I'm marching my lawyer-ass right up to the Red Derby, gonna pop the right side of the collar on my chartreuse polo shirt, adjust my ray bans, and make sure my flat-billed hat is still crooked cause that's how I rock. Enjoy your once-secret bar.

Oh, and I'm telling all my friends.

Feeling a tinge of "Pantsless-Metro Day" guilt yet, DCist?

beards: old and busted. mustaches: new hotness. get with it people.

This is my very favorite bar in DC.

Eric: Sparse decor? Hardly! The walls are painted a really rich red color, there is a fantastic mirror on the wall that the owners constructed and there is a wonderful story behind the piece that holds all the alcohol and stuff behind the bar.

The crowd is diverse in age, style, job, etc.

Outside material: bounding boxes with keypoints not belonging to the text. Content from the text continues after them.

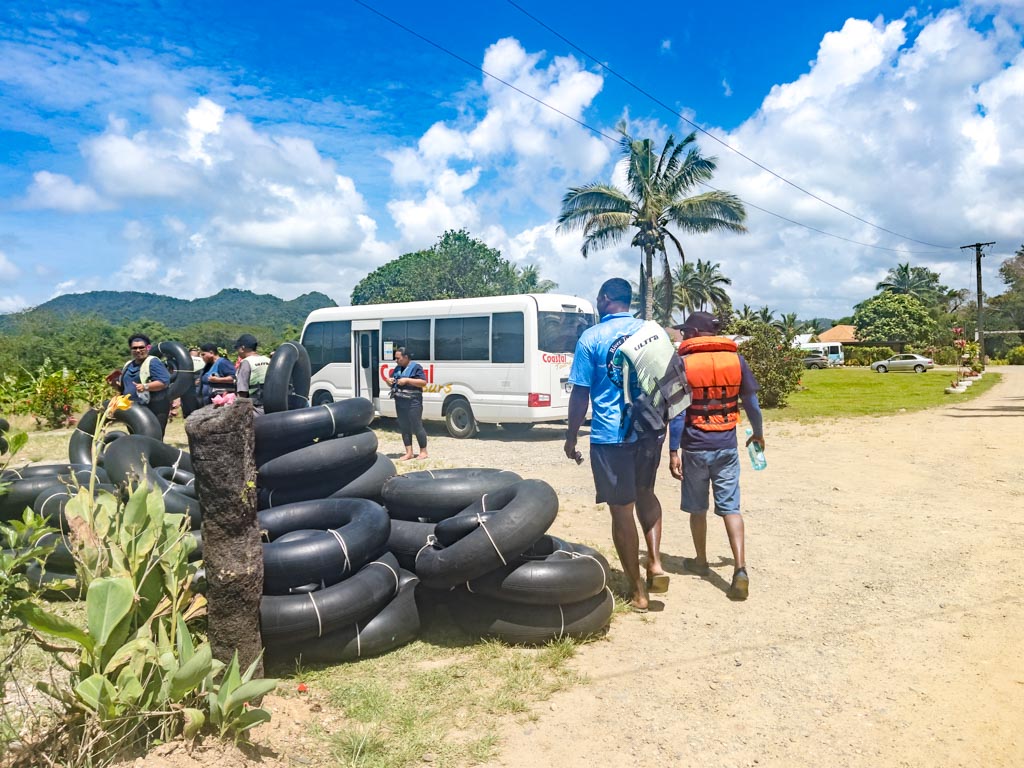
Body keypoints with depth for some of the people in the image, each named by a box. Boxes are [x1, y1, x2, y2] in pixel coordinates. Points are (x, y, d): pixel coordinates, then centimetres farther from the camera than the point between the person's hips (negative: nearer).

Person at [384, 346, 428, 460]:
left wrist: (407, 380, -20)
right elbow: (392, 384, 22)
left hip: (413, 403, -7)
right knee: (404, 427, 8)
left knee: (417, 427, -2)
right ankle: (409, 453, 14)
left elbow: (424, 382, -15)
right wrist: (389, 381, -2)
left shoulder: (415, 367, -7)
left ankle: (423, 452, 9)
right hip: (399, 402, 7)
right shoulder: (397, 368, 15)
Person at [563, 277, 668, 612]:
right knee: (645, 492, 27)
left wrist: (571, 437, 3)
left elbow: (580, 394, -8)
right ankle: (655, 564, 14)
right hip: (651, 431, 5)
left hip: (610, 436, -4)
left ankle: (638, 591, 16)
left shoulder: (591, 338, -8)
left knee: (621, 510, 6)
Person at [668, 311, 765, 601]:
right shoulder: (736, 359, 1)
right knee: (730, 507, 4)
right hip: (727, 446, 2)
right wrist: (758, 433, 22)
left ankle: (701, 561, 29)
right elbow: (751, 403, 6)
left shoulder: (684, 363, -8)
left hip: (696, 447, -2)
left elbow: (678, 413, -10)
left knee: (697, 508, 14)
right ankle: (740, 568, -8)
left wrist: (673, 452, -7)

Def. local, but thats one of the things that makes it great. The owners go out of their way to get to know everyone, and really try to make you feel at home.

Love this bar.

wow, this comment thread seems to be full of people who are highly threatened by people who seem to have good sense of style.

Clearly you haven't hung out there enough.

All these "hipsters" you speak of seem to bring out feelings of maybe that one girl that rejected you (over and over again?) or the people you yourself seem to be too afraid to talk to.

One great thing about the Derby is the fact that no one is in there trying to be scene. People are there with their friends, and every single time I've been there, I've met new ones. Regulars and non-regulars...with not a bit of adversity from wither party.

So if by "hipster" you mean cool people, who enjoy bear, and know how to match their shirts to their shoes...then maybe...but clearly there's some deeper issues at hand that you may want to talk to someone about sometime.

You should come out to the Derby next weekend. There's always friends who are eready to listen.

As far as the pictures go, I see at least 4 people I'd totally make out with...soooo...I don't see anything wrong with that.

wait, I looked again, make that 7 people I's totally make out with.

also, by bear I meant beer. and by I's I meant I'd. and by not a hipster I meant better than you.